The Middle East is the primary importer of oil around the globe. With civil and political unrest spreading throughout the troubled region, the price of crude oil fluctuates with the current events. The uprisings started in Tunisia, then spilled over to Egypt and sparked a revolution. After the exile of former president Hosni Mubarak, Libya took the torch of liberty from the Egyptians, and is now in the middle of a bloody battle against Gaddafi's forces and those loyal to him, creating yet another Middle East crisis.
It is important to note that Libya is a major player in oil exportation. As the fervor of revolution grows, so does the skyrocketing prices of gas at the pump. With this new Middle East crisis, nations in development, such as China, are looking closely at the events unfolding.

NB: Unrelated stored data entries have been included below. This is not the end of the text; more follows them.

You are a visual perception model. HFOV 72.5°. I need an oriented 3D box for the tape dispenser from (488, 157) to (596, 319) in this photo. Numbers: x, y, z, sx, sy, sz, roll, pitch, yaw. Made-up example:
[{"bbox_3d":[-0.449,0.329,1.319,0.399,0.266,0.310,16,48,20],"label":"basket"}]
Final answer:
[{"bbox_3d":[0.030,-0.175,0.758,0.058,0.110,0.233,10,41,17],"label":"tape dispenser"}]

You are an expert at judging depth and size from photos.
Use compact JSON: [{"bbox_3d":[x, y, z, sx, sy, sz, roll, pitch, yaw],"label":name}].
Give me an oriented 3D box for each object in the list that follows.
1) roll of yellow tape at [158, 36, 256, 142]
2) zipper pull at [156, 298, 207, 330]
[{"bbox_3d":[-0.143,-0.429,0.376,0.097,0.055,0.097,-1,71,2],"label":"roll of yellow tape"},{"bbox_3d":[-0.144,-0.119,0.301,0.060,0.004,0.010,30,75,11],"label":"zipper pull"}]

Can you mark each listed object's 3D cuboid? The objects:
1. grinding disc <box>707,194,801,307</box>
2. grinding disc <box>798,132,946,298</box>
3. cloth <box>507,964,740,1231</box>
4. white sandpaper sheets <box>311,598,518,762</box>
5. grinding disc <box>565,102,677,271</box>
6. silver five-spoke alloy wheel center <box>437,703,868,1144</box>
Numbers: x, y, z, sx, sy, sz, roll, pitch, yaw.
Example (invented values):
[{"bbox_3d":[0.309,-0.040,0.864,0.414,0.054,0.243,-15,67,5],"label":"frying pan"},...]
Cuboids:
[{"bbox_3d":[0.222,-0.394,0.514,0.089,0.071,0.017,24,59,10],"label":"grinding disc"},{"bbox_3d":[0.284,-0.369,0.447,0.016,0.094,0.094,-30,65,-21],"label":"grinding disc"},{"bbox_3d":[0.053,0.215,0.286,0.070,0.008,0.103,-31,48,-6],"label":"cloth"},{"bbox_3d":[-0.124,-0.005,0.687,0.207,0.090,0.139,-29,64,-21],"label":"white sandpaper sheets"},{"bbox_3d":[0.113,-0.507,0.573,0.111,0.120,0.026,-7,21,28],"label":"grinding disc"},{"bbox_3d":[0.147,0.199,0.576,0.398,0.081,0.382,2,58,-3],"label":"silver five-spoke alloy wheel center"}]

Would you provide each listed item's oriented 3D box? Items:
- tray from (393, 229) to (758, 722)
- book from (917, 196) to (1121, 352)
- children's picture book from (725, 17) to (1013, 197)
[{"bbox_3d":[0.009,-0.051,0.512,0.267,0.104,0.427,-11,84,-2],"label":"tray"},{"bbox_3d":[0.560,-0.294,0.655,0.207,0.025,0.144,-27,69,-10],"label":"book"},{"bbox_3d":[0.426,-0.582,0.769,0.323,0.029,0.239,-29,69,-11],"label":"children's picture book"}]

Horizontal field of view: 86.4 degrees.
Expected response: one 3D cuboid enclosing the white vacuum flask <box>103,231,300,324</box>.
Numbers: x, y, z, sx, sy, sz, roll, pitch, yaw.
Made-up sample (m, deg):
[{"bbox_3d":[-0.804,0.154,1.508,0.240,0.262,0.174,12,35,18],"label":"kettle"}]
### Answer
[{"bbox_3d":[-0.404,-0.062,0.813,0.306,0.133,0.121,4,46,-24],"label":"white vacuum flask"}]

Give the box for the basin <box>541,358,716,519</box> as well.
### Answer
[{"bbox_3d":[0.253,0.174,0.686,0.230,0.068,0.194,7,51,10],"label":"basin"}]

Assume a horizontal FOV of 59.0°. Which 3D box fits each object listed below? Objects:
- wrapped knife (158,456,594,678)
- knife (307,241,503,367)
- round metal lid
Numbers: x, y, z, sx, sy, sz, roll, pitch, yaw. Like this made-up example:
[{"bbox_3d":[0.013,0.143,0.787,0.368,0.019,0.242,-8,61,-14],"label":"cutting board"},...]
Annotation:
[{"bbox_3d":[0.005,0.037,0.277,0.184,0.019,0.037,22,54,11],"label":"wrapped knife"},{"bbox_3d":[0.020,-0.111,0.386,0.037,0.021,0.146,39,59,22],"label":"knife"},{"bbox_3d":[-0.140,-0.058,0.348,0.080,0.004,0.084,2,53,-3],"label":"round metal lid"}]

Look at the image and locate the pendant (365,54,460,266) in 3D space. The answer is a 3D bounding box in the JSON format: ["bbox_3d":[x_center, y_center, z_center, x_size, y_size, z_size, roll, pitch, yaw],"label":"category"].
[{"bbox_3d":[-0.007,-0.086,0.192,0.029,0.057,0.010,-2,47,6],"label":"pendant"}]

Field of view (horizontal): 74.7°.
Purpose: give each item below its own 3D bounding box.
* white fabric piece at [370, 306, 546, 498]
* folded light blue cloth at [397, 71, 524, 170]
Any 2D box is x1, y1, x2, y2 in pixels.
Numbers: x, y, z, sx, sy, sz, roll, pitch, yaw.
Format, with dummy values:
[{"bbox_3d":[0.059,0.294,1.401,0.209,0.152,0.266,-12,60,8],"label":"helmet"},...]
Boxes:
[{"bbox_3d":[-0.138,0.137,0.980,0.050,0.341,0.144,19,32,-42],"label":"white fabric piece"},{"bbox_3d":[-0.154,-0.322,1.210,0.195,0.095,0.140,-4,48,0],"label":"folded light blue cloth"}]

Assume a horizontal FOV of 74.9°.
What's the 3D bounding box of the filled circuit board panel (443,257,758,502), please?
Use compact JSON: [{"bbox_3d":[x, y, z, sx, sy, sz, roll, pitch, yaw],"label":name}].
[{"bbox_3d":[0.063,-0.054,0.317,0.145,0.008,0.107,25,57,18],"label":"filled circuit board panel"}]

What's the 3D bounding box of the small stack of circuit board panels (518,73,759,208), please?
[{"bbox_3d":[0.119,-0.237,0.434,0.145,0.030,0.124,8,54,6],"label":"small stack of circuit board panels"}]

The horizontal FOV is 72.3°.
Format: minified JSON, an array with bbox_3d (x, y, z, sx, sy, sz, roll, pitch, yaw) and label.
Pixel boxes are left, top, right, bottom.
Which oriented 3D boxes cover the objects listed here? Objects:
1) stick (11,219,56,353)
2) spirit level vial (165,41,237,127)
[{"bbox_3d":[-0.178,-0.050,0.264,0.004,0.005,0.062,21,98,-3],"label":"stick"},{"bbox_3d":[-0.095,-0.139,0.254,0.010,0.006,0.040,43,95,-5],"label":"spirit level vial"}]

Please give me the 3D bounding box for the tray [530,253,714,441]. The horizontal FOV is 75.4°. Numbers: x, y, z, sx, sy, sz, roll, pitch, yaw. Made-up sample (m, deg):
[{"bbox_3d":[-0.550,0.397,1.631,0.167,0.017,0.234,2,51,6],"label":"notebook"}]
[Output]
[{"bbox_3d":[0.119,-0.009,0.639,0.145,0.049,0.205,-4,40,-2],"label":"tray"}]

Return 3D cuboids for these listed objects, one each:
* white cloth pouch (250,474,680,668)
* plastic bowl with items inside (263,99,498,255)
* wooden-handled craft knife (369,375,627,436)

U.S. President Barack Obama has said on numerous occasions that a need for new forms of energy is an urgent and pressing matter. He believes that less dependency on foreign oil will benefit the country in the long run, both economically and politically. The fragile state of the country’s oil supply was seen at its worst when Hurricane Ike caused a dramatic increase in gas prices in the Southeast Texas region.
The region has been in turmoil throughout much of the 20th Century, carrying on into this one. Geopolitics has never been as cruel to regions as it has in the Middle East, the area which spawned the Abrahamic religions and empires that fought each other for power and control. Both domestic and foreign sovereignties have occupied the oil-rich land at different points in history.
This background has caused power vacuums when the colonizers left, which have led to civil wars and power struggles among local leaders. The most notable and, perhaps, longest conflict in the region is that of the Israelis and the Palestinians, both staking territories in the West Bank and Gaza Strip. After decades of brutal violence, the turmoil has taken a backseat to the present crisis happening in Libya and Bahrain.
With the threat of Iran’s nuclear ambitions still looming overhead, many political analysts have said that the Middle East will continue to be influential in shaping the future of international relations. The Republic of China is already making its presence felt in the region, contributing to much of the region’s business and real estate development. This is also a way to gain influence in political matters.
For example, China has deflected the United States’ pressure to place economic sanctions against Iran. But the heavy dependence of the world on the oil that is exported, or goes through, many Middle Eastern countries, has made international politics more complex, which usually boils down to a give-and-take system. After most of the U.S. troops were withdrawn from Iraq last summer, many of the country’s allies looked on with worry, unsure as to what will happen when American forces leave the region.
For many locals, on the other hand, it was a sign of liberation from almost a decade of occupation. Iraq is still volatile, with reports of suicide bombings still making headlines, just as with Libya and Bahrain. A revolution in the area may be a tempting ambition as the world suggests it would be easier to deal with democratic countries in the Middle East, but with the lagging election process in Cairo, that dream is far from reality.